Le Maroc, l’opium qui fera oublier aux Algériens la vie d’opulence

Le Maroc, l’opium qui fera oublier aux Algériens la vie d’opulence

Depuis la nuit des temps, les scientifiques font grand tort au petit poisson en l’accusant de mémoire courte et d’oubli rapide, oubliant qu’il existe parmi les êtres humains ceux qui l’ont surpassé dans ce domaine et l’ont devancé de loin, au point d’aimer leur bourreau et de haïr leur précepteur de liberté et de libération…

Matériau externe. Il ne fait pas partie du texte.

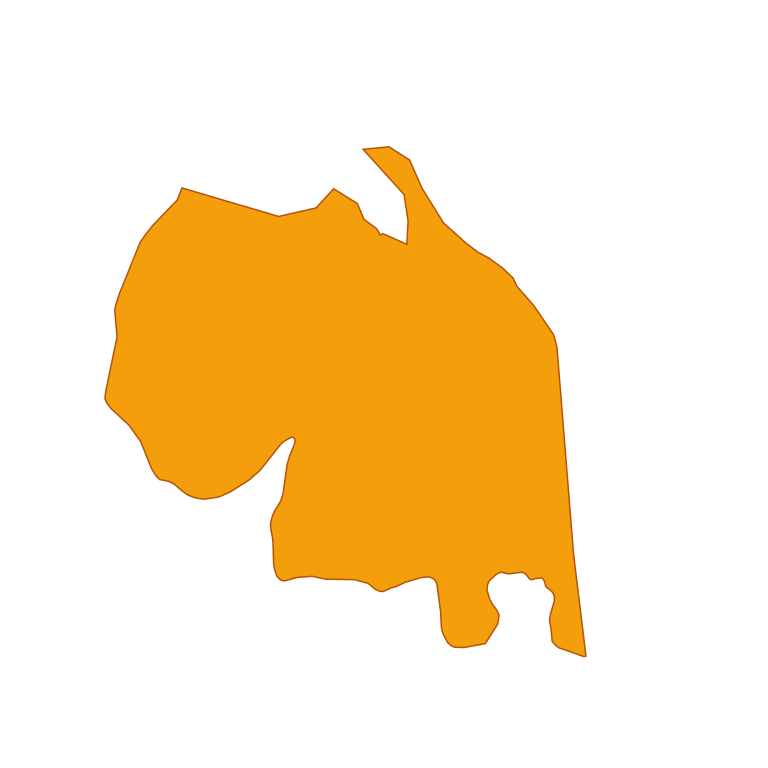 the border of Pattani, rotated 19°
{"feature_id": "THA-494", "entity_name": "Pattani", "entity_type": "Province", "adm_level": 1, "iso_a3": "THA", "parent_name": "Thailand", "parent_adm1": "", "projection": "equal_earth", "projection_center": [101.403, 6.749], "detail": "fine", "context": "isolated", "style": "filled", "palette": "amber", "viewbox_px": 768, "rotation_deg": 19, "n_neighbors": 0, "source": "natural_earth", "source_scale": "10m", "svg_char_len": 2030}
<svg xmlns="http://www.w3.org/2000/svg" viewBox="0 0 768 768"><g transform="rotate(19 384 384)"><path d="M129.2,264.4L229.8,259.9L262.5,239.6L272.8,215.8L300.1,222.1L311.4,234.7L326.5,239.6L332.3,244.5L333.9,242.2L360.1,244.5L353.8,222.3L341.4,198.4L287.8,168.9L311.5,158.1L335.3,163.9L356.3,186.6L387.8,212.3L415.7,224.1L429.9,228.8L442.1,230.8L457.9,235.6L471.6,241.8L477.6,248.2L500.1,261.1L528.1,282.0L535.4,292.5L618.6,483.1L663.6,575.6L661.4,576.7L635.3,576.5L631.4,575.2L626.8,572.6L621.3,560.4L618.1,555.0L617.0,551.7L616.3,547.5L615.7,533.9L614.7,530.4L612.9,527.6L610.5,525.8L607.9,524.6L604.9,523.7L602.4,522.3L600.8,519.5L598.8,517.2L596.3,515.8L590.1,519.0L588.0,520.7L585.8,521.3L583.7,520.1L581.3,518.4L578.5,517.1L575.3,517.2L565.3,522.2L562.4,523.2L556.6,523.7L554.4,524.8L553.1,526.3L551.8,528.0L547.5,536.1L547.3,540.3L548.4,545.3L554.1,553.1L558.0,556.8L563.9,560.8L566.1,562.8L568.1,565.2L569.0,570.1L569.6,574.1L564.3,596.5L545.5,607.1L536.6,609.9L532.8,609.6L528.4,607.8L522.1,602.0L519.2,598.3L517.3,594.9L511.8,581.2L499.9,557.3L498.1,554.7L495.9,552.6L492.7,551.8L488.8,551.9L482.3,554.8L468.4,564.7L462.0,571.1L457.2,574.4L450.8,580.5L447.6,581.3L442.6,581.1L434.0,577.7L419.9,578.6L392.4,587.5L378.8,589.2L364.9,595.1L355.3,601.8L352.5,603.0L349.1,602.7L345.3,600.6L340.8,594.8L338.4,590.5L330.6,569.9L328.2,564.8L325.9,561.0L323.0,555.4L322.2,552.4L321.9,550.3L321.5,546.9L321.6,543.0L322.0,539.0L324.0,530.9L324.4,527.3L324.4,523.2L324.0,519.2L318.6,491.7L318.2,482.8L318.9,469.9L318.3,466.1L316.6,464.2L313.6,464.5L308.6,470.2L306.1,474.3L295.0,505.8L291.8,511.6L290.1,514.2L288.7,517.0L287.1,519.5L273.4,536.5L264.5,544.7L251.2,551.6L242.8,553.1L235.1,552.9L229.8,551.5L217.8,546.9L213.3,546.2L209.4,546.4L203.0,547.4L198.0,544.9L191.5,539.4L172.7,517.6L156.1,505.9L133.9,496.1L128.9,492.8L126.7,490.9L124.8,488.4L123.2,481.0L116.3,426.5L105.3,401.7L104.6,394.7L104.4,384.6L107.3,329.7L109.6,321.1L114.0,308.7L128.6,277.4L129.2,264.4Z" fill="#f59e0b" stroke="#b45309" stroke-width="1.5"/></g></svg>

Et le petit peuple de notre pays, hélas, possède désormais une mémoire de poisson par excellence, dont les détails s’effacent au premier virage et avec laquelle s’évaporent les souvenirs d’une vie d’opulence, de la faim, de la pauvreté et des interminables files d’attente de lait et d’huile s’étirant comme des serpents sans fin. Il revient encore et encore pour saisir le même appât qui a fait saigner sa bouche hier et marche de ses propres pieds vers les mêmes filets où il a été piégé auparavant, dans une scène surréaliste qui prouve que l’amertume qu’il a avalée hier n’a laissé aucune trace notable dans son esprit tant qu’une nouvelle « drogue » l’attend à l’horizon.
Cette étrange drogue n’est pas un amour de la prospérité ni une passion pour la construction, mais une préoccupation absolue et unique pour les succès du Maroc et ses projets colossaux. Car la conscience du citoyen lambda a été transformée, par l’action d’un tiers, de la réflexion sur son robinet d’eau à sec, son réservoir d’électricité coupé, son réfrigérateur vide et les richesses de son pays pillées par la junte des généraux, vers l’observation des mouvements de légumes, de fruits et de viandes sur les marchés marocains, et même de ses exportations de nombreuses marchandises vers l’étranger.
Et l’étrange dans cette psychologie sarcastique, c’est que le bonheur du petit peuple ne se mesure plus à son ventre plein ou à la disponibilité d’une vie décente, mais il est devenu étroitement lié à l’étendue de la misère chez les autres. Si les voisins ont faim, nous sommes rassasiés, désaltérés et dormons à poings fermés ; et s’ils prospèrent, fleurissent et exportent leurs richesses, nous sommes saisis d’insomnie et pleurons sur les chimères de la France, les complots et l’envie des voisins, oubliant que nos ventres sont entièrement vides, à l’exception des fausses promesses et des discours insipides d’Oncle Tebboune. Et en arrière-plan de cette scène absurde, se tiennent les généraux de l’armée et les tireurs de ficelles dans les recoins sombres du Palais de la Mouradia, souriant sournoisement alors qu’ils dévorent tout sur leur passage et se dressent sur des montagnes de richesses et de ressources du pays.
Ils savent parfaitement comment gérer cette mémoire de poisson et comment jeter l’appât approprié au moment opportun pour distraire la victime. Ainsi, au lieu que le citoyen lésé s’interroge sur le destin des fonds pétroliers et gaziers et sur l’absence des moindres conditions de vie décentes en Algérie, il se retrouve entraîné derrière les écrans de télévision et les réseaux sociaux, analysant et décortiquant les projets des voisins et se consolant que la « conspiration extérieure » soit la cause de tous les maux, afin que la spirale noire perdure et que le général pisseur demeure dans sa tour d’ivoire, et que le petit peuple opprimé meure dans la file d’attente des illusions, portant la blessure de l’hameçon à la bouche sans jamais tirer la leçon.